Vejamos agora a edição impressa de 1614, publicada em Lisboa ao cuidado de Domingos Fernandez, livreiro, por um tal Vicente Alvarez:
O sol he grande, caem com [calma] as aves
Do tempo, em tal sazão que soe ser fria
Esta agoa que d’alto cae acordarmehia,
Do sono não, mas de cuidados graves.
O cousas todas vãs, todas mudaveis,
Qual he o coração que em vos confia,
Passando hum dia vay, passa outro dia,
Incertos todos mais que ao vento as naves.
Eu vi jà por aqui sombras e flores,
Vi agoas, e vi fontes, vi verdura,
As aves vi cantar todas d’amores.
Mudo e seco he jà tudo e de mistura,
Também fazendome eu fuy doutras cores,
E tudo o mais renova isto he sem cura.
Àparte a omissão da ‘calma’ no primeiro verso, que deve ser, provavelmente, gralha, esta versão introduz um primeiro terceto diferente (os versos 9-11) e o verso 13 lê ‘Também fazendome eu fuy doutras cores’ em vez de ‘Também mudando me eu, fiz (d)outras côres’. E outras minudências.

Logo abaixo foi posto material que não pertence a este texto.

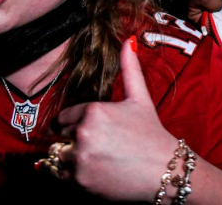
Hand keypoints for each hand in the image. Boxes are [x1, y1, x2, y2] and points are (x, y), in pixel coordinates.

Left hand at [54, 38, 177, 200]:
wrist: (164, 171)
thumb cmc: (152, 134)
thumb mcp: (140, 99)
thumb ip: (129, 69)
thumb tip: (129, 41)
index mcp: (94, 111)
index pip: (64, 118)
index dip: (77, 125)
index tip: (95, 132)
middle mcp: (83, 133)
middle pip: (59, 137)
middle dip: (72, 142)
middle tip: (98, 148)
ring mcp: (80, 158)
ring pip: (57, 156)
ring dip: (69, 159)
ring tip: (95, 160)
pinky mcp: (79, 180)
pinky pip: (59, 176)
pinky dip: (71, 175)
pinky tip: (93, 172)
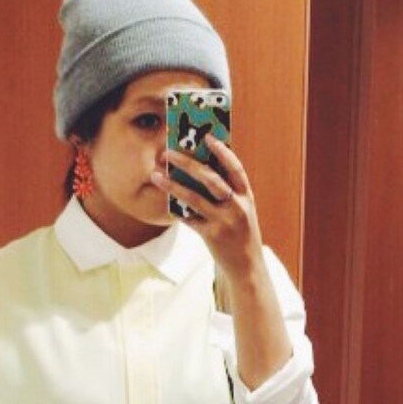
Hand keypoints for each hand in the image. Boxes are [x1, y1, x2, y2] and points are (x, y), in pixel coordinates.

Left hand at [151, 135, 264, 282]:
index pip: (235, 168)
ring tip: (156, 175)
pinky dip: (176, 209)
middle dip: (188, 163)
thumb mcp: (242, 209)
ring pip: (194, 198)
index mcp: (247, 196)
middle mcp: (237, 207)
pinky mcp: (211, 236)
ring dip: (172, 184)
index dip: (222, 151)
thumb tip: (200, 168)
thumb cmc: (240, 232)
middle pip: (210, 179)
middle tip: (168, 153)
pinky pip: (189, 219)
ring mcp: (224, 222)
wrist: (246, 266)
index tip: (207, 137)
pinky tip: (164, 200)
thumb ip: (228, 191)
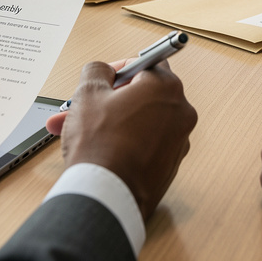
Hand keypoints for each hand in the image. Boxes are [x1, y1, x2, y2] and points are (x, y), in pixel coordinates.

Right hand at [45, 59, 196, 218]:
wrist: (107, 197)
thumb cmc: (100, 146)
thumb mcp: (87, 93)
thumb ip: (97, 70)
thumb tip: (103, 70)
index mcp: (166, 88)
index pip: (145, 64)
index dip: (118, 70)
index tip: (104, 79)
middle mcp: (181, 112)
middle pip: (143, 95)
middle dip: (110, 100)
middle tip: (85, 106)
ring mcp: (179, 141)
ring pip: (141, 121)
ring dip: (113, 122)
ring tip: (80, 132)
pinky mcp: (171, 165)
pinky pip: (147, 143)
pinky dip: (126, 142)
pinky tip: (100, 150)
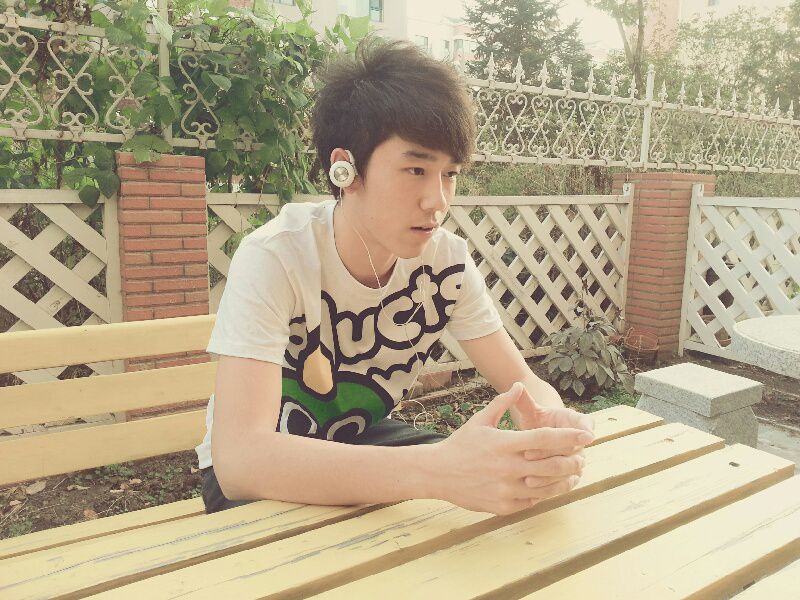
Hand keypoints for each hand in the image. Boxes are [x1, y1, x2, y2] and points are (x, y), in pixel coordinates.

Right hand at [433, 383, 590, 515]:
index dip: (569, 437)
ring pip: (547, 487)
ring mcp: (506, 489)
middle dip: (573, 461)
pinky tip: (549, 486)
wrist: (437, 473)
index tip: (586, 435)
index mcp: (504, 443)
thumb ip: (502, 403)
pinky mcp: (503, 506)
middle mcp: (507, 467)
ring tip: (573, 475)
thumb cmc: (460, 444)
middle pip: (553, 466)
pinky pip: (532, 501)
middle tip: (582, 458)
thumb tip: (518, 385)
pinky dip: (544, 493)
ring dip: (564, 481)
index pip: (545, 439)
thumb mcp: (480, 420)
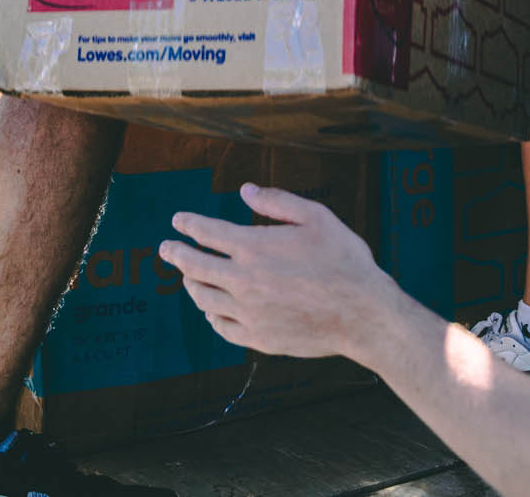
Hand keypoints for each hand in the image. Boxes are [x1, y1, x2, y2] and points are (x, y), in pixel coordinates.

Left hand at [158, 184, 398, 361]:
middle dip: (176, 254)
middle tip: (165, 248)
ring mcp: (248, 313)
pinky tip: (211, 311)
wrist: (363, 314)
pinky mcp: (258, 338)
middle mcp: (243, 281)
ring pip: (204, 298)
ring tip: (188, 278)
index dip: (188, 224)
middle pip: (195, 266)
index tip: (177, 220)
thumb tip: (245, 191)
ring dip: (192, 284)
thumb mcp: (316, 217)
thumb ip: (277, 202)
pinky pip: (222, 327)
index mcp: (254, 247)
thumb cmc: (344, 260)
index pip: (206, 232)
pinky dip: (211, 316)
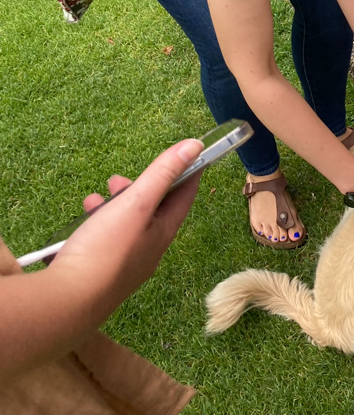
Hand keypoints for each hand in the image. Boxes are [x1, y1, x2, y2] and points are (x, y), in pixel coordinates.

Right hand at [50, 139, 203, 313]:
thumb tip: (194, 144)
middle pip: (151, 212)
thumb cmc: (105, 249)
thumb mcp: (136, 203)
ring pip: (125, 226)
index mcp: (162, 234)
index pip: (183, 198)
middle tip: (119, 179)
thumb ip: (163, 173)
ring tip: (96, 197)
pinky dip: (96, 224)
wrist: (66, 302)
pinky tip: (80, 221)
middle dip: (140, 190)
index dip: (187, 174)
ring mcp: (124, 265)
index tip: (186, 156)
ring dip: (113, 206)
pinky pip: (104, 241)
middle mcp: (148, 251)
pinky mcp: (100, 273)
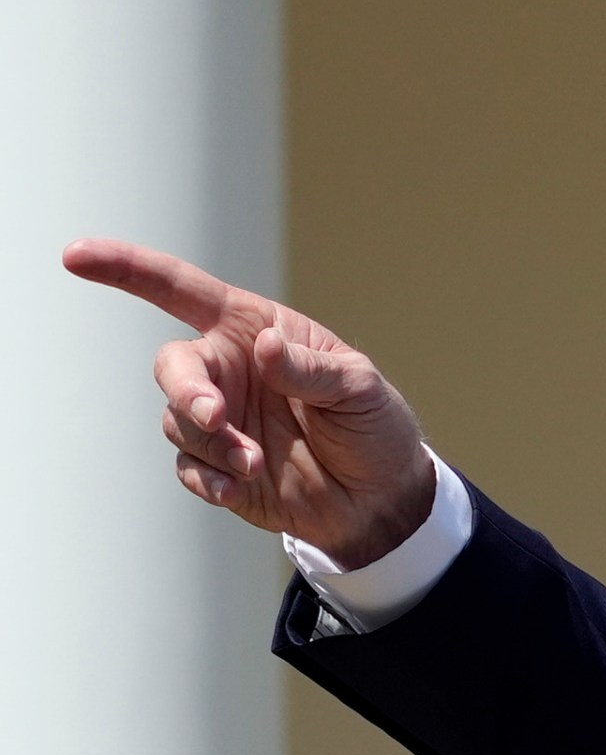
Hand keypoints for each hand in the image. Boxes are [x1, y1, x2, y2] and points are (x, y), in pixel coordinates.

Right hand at [64, 239, 434, 567]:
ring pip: (178, 421)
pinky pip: (188, 467)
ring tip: (256, 462)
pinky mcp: (217, 465)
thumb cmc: (373, 427)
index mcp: (255, 330)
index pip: (182, 291)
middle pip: (172, 366)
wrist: (380, 498)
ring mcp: (220, 418)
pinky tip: (240, 488)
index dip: (128, 269)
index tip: (76, 256)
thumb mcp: (359, 389)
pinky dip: (209, 479)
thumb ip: (311, 370)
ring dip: (213, 442)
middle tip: (215, 416)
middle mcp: (228, 369)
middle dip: (186, 391)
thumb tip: (265, 346)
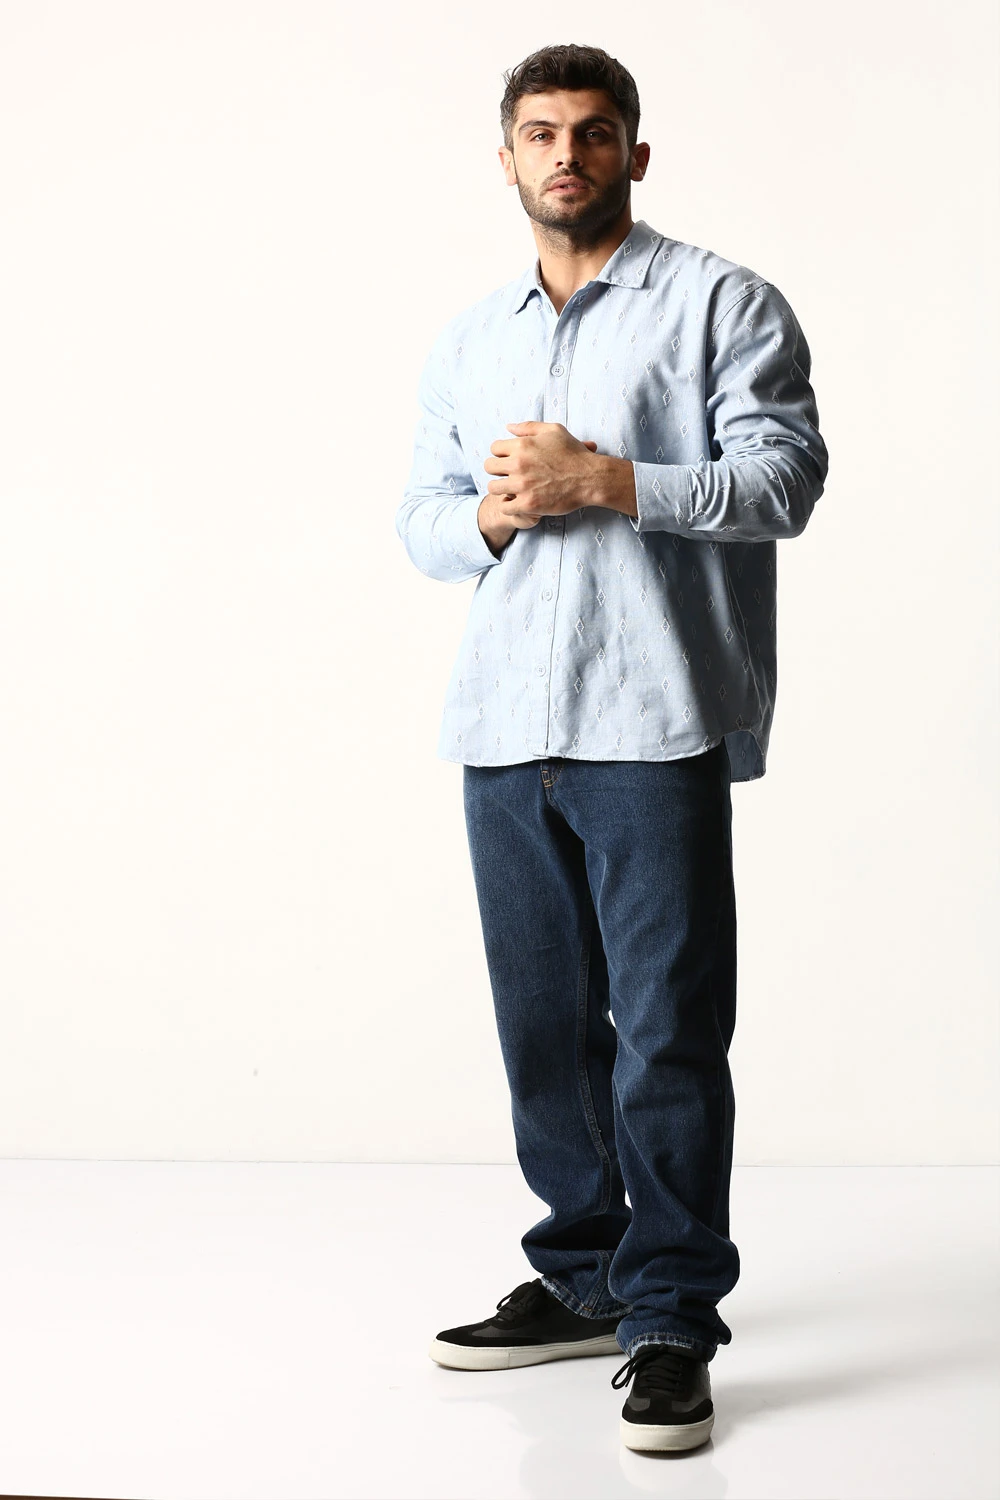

E que dizer do ‘tempo’, que ora aparece, ora se eclipsa, no segundo verso? É este tempo, o da calma em que aves caem? Talvez a calma do fim da tarde? A calma do Outono? A ser a calma do tempo, e não a calma do calor, ou a calma fleumática das aves, justificar-se-ia que o poeta dissesse que as aves caem [co’a] calma do tempo, nesta sazão (=estação) que sói ser fria. Quem sabe?

Poesias de Sá de Miranda, edição impressa de 1614.

“O sol é grande”, agora o soneto número XI, na edição de 1614.
Cabe a vocês escolherem a versão que mais vos agrada. Pessoalmente, e se pudesse combinar pedaços de cada uma, eu reescreveria assim o soneto:
O sol é grande, caem co’a calma as aves,
do tempo em tal sazão, que sói ser fria;
esta água que d’alto cai acordar-m’-ia,
do sono não, mas de cuidados graves.
Ó cousas todas vãs, todas mudaves,
Qual é tal coração que em vós confia?
Passando, um dia vai, passa outro dia,
Incertos todos, mais que ao vento as naves.
Eu vi já por aqui sombras e flores,
Vi águas, e vi fontes, vi verdura,
As aves vi cantar todas d’amores.
Mudo e seco é já tudo, e de mistura;
Também fazendo-me eu fui d’outras cores,
E tudo o mais renova. Isto é sem cura.
Um caleidoscópio, este soneto. E um dos mais belos da nossa língua.